■ **Task to complete**
Lines with the word "http": copy all of them from the entries below.

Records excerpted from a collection

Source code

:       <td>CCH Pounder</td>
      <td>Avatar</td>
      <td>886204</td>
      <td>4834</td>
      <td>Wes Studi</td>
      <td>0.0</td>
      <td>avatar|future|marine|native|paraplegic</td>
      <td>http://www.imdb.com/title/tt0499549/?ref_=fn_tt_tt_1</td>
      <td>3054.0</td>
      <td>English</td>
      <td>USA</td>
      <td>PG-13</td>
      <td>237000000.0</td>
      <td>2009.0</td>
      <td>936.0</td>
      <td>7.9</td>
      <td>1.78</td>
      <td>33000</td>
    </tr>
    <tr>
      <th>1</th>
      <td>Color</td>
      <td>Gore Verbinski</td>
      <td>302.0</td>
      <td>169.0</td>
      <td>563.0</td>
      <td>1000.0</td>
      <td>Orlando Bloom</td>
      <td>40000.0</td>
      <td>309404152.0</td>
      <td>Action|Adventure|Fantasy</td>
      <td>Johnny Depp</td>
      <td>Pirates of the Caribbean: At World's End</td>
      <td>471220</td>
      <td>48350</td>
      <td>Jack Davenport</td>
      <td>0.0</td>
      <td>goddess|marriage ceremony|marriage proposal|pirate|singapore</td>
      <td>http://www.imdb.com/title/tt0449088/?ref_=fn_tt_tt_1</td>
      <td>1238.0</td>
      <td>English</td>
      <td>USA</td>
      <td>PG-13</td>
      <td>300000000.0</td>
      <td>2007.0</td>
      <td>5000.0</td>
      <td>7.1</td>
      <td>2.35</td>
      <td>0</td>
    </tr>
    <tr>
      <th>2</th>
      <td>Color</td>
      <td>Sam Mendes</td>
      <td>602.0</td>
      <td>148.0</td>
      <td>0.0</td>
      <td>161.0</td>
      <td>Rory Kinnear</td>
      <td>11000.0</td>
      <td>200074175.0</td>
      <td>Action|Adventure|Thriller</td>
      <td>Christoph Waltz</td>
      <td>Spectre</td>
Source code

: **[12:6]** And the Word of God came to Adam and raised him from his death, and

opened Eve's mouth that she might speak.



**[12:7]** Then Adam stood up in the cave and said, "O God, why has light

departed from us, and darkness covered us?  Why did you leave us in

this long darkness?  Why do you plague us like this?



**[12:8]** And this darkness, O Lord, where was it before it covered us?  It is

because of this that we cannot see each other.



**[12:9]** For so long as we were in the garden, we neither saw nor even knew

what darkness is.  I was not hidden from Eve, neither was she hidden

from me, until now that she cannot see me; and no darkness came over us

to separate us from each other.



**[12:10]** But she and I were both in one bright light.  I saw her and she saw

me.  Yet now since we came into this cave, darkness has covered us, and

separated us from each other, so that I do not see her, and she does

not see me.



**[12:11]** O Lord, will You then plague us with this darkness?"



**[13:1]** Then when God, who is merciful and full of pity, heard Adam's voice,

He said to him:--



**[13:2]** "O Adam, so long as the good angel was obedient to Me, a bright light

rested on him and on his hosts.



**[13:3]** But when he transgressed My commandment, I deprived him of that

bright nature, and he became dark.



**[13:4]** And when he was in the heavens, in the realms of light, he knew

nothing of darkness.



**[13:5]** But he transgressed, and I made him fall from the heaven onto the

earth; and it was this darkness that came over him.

■ **Output of the task**
      <td>http://www.imdb.com/title/tt0499549/?ref_=fn_tt_tt_1</td>
      <td>http://www.imdb.com/title/tt0449088/?ref_=fn_tt_tt_1</td>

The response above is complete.